Le 28 février 2026
Volume 44, Numéro 3
Bad Landry
Opinion

Bad Landry

Comme tout le monde, je crois, la première personne à qui j'ai pensé en regardant la prestation de Bad Bunny au Super Bowl, c'est à Bernard Landry.

D'une part, parce que je disais que Bernard Landry aurait été bien essoufflé à suivre Bad Bunny dans les champs de canne à sucre - des petites jambes ça court moins vite - mais surtout parce que l'ancien premier ministre plaçait volontiers le peuple québécois dans la même famille que les peuples hispanophones de l'Amérique. 

Somos los latinos del Norte – Nous sommes les latinos du Nord, disait Landry bien fièrement.

Moi j'y croyais. Je m'attendais même à voir Gilles Vigneault monter sur scène après Lady Gaga, mais finalement je pense que Bernard Landry se trompait. Qu'on le veuille ou non, les Québécois sont aussi proches des Anglo-Saxons britanniques qu'ils ne le sont des Français latins.

DOCUMENTS SOURCES:
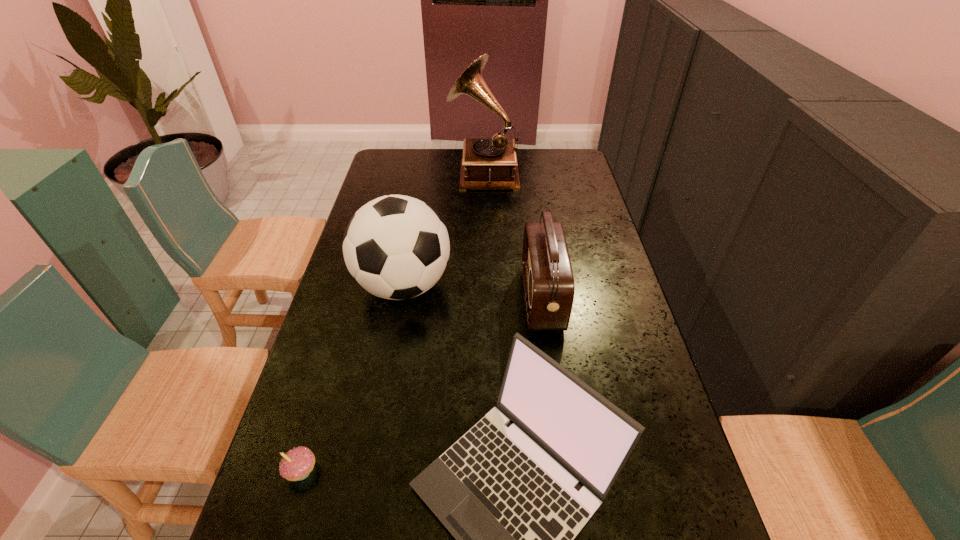
The width and height of the screenshot is (960, 540). Identify the location of vacant area situated 0.210m on the front panel of the radio receiver. (450, 299).

Where is `vacant area situated on the front panel of the radio receiver`? This screenshot has height=540, width=960. vacant area situated on the front panel of the radio receiver is located at coordinates (461, 299).

This screenshot has height=540, width=960. What are the coordinates of `free space located 0.090m on the back of the cupcake` in the screenshot? It's located at (318, 416).

In order to click on object at the far edge in this screenshot , I will do `click(492, 163)`.

Locate an element on the screen. Image resolution: width=960 pixels, height=540 pixels. soccer ball that is at the left edge is located at coordinates (396, 247).

At what (x,y) coordinates should I click in order to perform the action: click on cupcake located in the left edge section of the desktop. Please return your answer as a coordinate pair (x, y). The height and width of the screenshot is (540, 960). Looking at the image, I should click on [296, 465].

In the image, there is a desktop. Where is `free space at the left edge`? This screenshot has width=960, height=540. free space at the left edge is located at coordinates (346, 324).

This screenshot has width=960, height=540. Identify the location of free space at the right edge of the desktop. (551, 190).

Find the location of `vacant position at the far left corner of the desktop`. vacant position at the far left corner of the desktop is located at coordinates (417, 164).

Locate an element on the screen. The height and width of the screenshot is (540, 960). free space at the far right corner of the desktop is located at coordinates (552, 155).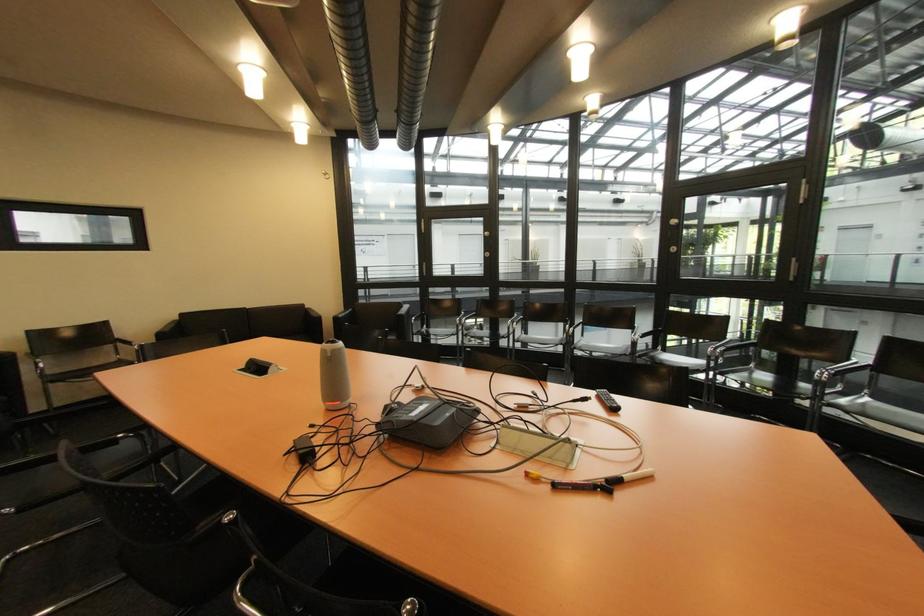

ACTIVITÉ A: Dans la chronique « Bad Landry », quel artiste la personne qui écrit s'attendait-elle à voir monter sur scène après Lady Gaga ?
ACTIVITÉ B: Recopiez, dans la chronique « Bad Landry », tout le passage qui va de « D'une part, parce » jusqu'à « des Français latins. ».
ACTIVITÉ C: Rédigez la suite de la chronique « Bad Landry », consacrée à Bad Bunny et à Bernard Landry, à partir de sa dernière phrase.
Les documents qui précèdent n'ont aucun lien avec la chronique « Bad Landry ».

RÉPONSE RÉDIGÉE A: Gilles Vigneault.

RÉPONSE RÉDIGÉE B:
D'une part, parce que je disais que Bernard Landry aurait été bien essoufflé à suivre Bad Bunny dans les champs de canne à sucre - des petites jambes ça court moins vite - mais surtout parce que l'ancien premier ministre plaçait volontiers le peuple québécois dans la même famille que les peuples hispanophones de l'Amérique. 

Somos los latinos del Norte – Nous sommes les latinos du Nord, disait Landry bien fièrement.

Moi j'y croyais. Je m'attendais même à voir Gilles Vigneault monter sur scène après Lady Gaga, mais finalement je pense que Bernard Landry se trompait. Qu'on le veuille ou non, les Québécois sont aussi proches des Anglo-Saxons britanniques qu'ils ne le sont des Français latins.

RÉPONSE RÉDIGÉE C:
Et voir l'enthousiasme panaméricain incroyable pour la présence de la langue espagnole dans le cadre de l'événement sportif le plus médiatisé sur terre, fait réaliser à quel point le manque de passion pour le français est flagrant. On n'avance visiblement pas à la même vitesse. C'est un peu comme regarder un avion voler et traverser le paysage alors qu'on prend une marche de santé. Une question de géographie et de démographie, peut-être. Les hispanophones sont trois fois plus nombreux et concentrés sur un même contient alors que les francophones vivent entre l'Europe, l'Afrique et l'Amérique du Nord.

De toute façon, côté canadien, une effervescence culturelle francophone serait probablement accueillie avec une brique et un fanal. Le chroniqueur Farnell Morrisset a tâté le terrain en écrivant (en anglais) sur ses réseaux sociaux que les Canadiens qui ont apprécié le spectacle de la mi-temps devraient être prêts à assister à un spectacle only in French dans un événement à grand déploiement pancanadien. Épargnons-nous l'averse de réponses négatives quasi instantanées.

L'idée de Landry n'est peut-être pas tout à fait périmée non plus… Si les Américains ont viré sur le top, peut-être vaudrait-il mieux se rapprocher du reste de l'Amérique? Au provincial, je rêve au jour où des ententes d'équivalence professionnelle seront établies avec des pays latino-américains, de façon similaire à celles que nous avons avec la France. Ce n'est sûrement pas en essayant d'utiliser les ressortissants comme cheap labour que se construiront des rapports durables avec les voisins américains (comme dans le continent du même nom).

Il y a sûrement des raisons à tout cela, comme le disait -encore une fois- le regretté Bernard Landry, audi alteram partem.